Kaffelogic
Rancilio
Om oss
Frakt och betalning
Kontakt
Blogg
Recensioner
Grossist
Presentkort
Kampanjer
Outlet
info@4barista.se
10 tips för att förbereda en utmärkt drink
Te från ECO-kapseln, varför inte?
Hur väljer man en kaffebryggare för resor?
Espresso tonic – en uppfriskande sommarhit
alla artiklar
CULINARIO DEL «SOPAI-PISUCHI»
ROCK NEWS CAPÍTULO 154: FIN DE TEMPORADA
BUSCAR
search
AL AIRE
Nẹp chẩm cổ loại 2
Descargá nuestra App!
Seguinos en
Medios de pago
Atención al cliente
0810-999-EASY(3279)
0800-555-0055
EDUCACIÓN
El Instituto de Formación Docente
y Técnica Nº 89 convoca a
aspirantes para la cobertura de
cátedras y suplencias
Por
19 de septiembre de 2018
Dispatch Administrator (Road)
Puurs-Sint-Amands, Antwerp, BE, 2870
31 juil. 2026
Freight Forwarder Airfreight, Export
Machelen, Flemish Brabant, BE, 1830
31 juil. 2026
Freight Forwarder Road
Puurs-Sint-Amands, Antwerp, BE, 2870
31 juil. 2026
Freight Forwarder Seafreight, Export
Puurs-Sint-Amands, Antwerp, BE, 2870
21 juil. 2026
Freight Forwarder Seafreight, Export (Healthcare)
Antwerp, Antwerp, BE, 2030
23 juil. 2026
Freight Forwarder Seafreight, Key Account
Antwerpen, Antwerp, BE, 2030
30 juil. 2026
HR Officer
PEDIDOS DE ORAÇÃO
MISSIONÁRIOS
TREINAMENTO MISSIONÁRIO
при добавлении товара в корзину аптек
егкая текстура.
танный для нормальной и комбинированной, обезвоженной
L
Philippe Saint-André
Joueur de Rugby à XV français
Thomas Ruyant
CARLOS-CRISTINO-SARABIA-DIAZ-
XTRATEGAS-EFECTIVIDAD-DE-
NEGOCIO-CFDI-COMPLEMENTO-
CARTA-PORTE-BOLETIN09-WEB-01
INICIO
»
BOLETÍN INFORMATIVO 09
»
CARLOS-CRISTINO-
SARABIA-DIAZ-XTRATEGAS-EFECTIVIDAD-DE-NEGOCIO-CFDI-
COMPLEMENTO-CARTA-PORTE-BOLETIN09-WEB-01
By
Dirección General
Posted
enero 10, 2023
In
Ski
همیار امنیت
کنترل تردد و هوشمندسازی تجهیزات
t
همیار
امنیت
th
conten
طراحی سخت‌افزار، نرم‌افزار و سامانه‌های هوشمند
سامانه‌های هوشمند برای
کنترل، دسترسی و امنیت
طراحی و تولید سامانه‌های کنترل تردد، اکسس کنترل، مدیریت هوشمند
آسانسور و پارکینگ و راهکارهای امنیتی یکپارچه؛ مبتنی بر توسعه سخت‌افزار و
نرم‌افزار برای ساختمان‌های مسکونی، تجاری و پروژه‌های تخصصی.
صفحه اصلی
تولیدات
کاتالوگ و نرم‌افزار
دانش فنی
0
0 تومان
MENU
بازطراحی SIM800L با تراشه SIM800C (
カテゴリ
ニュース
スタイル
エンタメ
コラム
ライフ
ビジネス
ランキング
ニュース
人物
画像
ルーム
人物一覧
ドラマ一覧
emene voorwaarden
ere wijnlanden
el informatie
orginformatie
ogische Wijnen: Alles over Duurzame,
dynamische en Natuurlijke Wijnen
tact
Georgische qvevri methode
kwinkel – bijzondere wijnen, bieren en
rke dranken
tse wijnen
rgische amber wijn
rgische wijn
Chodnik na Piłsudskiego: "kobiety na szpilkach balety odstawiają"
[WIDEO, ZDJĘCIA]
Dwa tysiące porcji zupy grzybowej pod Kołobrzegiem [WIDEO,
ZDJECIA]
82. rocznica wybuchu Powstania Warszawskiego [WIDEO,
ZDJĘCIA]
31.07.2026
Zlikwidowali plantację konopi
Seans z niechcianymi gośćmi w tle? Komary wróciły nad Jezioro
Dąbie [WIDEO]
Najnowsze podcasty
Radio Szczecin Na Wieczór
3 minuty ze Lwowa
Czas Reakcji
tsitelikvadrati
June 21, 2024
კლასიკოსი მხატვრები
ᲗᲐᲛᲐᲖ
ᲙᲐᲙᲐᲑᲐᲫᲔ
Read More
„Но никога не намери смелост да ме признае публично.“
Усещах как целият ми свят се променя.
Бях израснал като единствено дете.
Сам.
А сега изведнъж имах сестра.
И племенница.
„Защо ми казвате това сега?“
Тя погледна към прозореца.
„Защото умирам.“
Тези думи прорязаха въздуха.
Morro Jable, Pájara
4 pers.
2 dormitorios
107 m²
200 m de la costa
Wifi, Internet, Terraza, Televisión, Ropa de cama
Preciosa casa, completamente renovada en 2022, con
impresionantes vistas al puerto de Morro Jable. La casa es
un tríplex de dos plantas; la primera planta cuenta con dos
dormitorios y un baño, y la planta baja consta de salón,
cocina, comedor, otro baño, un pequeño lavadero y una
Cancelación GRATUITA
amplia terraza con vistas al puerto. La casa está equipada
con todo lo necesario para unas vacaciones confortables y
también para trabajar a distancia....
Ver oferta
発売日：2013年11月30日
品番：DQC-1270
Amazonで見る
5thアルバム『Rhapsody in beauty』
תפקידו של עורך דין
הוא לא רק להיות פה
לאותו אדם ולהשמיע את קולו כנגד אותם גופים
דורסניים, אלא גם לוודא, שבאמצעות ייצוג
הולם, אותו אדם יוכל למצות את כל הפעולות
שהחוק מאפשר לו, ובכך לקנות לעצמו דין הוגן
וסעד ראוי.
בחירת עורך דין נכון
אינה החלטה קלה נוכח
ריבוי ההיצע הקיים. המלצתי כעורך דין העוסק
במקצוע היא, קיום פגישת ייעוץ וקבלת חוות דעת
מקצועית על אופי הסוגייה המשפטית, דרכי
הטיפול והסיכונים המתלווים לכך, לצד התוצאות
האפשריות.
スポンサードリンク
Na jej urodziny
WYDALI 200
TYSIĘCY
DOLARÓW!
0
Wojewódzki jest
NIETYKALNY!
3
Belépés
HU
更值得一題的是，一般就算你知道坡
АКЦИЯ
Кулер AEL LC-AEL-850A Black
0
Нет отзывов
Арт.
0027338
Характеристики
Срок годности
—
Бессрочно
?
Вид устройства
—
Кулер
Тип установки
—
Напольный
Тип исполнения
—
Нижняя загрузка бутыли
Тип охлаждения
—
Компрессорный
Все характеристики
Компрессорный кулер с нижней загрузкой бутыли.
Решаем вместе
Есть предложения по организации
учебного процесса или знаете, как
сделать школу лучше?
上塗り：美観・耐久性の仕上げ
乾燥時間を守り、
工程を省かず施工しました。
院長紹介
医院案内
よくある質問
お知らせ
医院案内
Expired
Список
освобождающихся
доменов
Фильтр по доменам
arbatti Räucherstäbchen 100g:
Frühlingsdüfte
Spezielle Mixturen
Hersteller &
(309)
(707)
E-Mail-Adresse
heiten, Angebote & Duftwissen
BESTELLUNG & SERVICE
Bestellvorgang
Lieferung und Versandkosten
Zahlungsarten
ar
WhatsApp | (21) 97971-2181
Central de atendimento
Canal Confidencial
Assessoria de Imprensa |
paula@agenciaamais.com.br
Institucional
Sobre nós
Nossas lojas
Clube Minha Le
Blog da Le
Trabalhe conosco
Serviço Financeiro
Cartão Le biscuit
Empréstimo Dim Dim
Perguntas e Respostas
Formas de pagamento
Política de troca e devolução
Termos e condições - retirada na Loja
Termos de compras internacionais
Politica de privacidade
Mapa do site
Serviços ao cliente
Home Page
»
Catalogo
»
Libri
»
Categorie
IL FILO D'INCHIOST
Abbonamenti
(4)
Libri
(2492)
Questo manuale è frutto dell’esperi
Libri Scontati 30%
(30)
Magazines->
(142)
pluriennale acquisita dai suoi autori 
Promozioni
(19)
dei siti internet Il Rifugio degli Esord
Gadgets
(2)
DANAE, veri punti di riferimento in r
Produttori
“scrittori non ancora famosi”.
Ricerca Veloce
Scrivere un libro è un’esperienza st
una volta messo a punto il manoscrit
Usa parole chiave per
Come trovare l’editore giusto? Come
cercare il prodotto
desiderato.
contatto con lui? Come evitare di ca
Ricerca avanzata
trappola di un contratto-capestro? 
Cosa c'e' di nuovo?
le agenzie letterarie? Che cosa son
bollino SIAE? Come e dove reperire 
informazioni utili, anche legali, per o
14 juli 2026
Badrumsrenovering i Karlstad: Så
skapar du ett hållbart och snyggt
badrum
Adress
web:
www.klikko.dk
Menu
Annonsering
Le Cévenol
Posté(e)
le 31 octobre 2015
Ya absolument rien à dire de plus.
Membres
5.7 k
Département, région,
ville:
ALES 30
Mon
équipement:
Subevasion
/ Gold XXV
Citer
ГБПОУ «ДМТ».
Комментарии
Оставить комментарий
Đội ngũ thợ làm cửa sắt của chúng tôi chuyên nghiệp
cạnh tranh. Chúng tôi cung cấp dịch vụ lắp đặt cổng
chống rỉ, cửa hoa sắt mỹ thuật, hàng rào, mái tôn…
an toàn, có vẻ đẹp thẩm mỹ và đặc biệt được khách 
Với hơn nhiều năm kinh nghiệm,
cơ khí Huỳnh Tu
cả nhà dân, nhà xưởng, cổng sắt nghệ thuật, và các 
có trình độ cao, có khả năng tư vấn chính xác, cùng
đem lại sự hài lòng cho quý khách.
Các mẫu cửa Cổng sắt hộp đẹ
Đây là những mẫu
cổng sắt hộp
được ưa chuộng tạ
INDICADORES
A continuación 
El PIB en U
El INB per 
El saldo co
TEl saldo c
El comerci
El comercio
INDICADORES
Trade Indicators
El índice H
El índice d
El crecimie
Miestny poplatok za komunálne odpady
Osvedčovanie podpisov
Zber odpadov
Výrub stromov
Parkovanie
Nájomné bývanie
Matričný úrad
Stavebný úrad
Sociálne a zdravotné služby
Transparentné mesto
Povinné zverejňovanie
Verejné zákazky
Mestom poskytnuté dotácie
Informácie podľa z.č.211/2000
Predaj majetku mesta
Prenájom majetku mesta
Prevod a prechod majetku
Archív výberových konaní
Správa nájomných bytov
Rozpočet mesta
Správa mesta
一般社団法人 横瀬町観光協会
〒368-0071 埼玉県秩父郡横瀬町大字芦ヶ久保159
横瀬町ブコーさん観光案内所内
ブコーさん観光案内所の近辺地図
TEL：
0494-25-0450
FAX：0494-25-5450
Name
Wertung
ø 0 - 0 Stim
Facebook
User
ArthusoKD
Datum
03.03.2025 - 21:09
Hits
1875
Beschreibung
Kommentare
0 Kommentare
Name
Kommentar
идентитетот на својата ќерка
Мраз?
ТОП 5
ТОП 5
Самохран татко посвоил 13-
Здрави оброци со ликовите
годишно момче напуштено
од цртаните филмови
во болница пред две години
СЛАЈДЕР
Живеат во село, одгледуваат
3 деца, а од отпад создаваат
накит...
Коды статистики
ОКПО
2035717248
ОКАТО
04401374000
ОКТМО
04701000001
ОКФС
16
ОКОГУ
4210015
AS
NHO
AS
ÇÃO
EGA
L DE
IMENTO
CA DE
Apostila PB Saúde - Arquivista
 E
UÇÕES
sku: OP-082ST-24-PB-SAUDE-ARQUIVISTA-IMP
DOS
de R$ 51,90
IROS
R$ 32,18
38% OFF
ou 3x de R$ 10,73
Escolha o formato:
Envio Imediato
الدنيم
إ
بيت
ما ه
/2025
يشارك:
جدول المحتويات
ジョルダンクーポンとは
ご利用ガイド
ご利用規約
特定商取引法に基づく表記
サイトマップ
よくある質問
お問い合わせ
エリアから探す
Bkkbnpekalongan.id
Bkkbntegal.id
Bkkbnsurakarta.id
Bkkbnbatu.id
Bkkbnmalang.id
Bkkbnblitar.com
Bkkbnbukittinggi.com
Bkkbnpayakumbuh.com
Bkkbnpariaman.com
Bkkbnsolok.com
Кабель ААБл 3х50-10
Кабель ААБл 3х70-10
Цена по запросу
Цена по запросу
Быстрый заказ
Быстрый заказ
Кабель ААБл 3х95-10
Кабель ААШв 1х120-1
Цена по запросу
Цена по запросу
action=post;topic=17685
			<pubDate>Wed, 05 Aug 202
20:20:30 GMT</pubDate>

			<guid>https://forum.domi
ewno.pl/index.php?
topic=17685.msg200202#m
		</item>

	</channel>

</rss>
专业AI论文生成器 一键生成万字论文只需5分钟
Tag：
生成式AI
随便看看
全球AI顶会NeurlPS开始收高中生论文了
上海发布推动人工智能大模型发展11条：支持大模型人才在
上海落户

▬▬▬▬▬▬

**Exercise brief:** Return every line from the entries above that includes the word "para".

**Result of the exercise:**
aspirantes para la cobertura de
con todo lo necesario para unas vacaciones confortables y
también para trabajar a distancia....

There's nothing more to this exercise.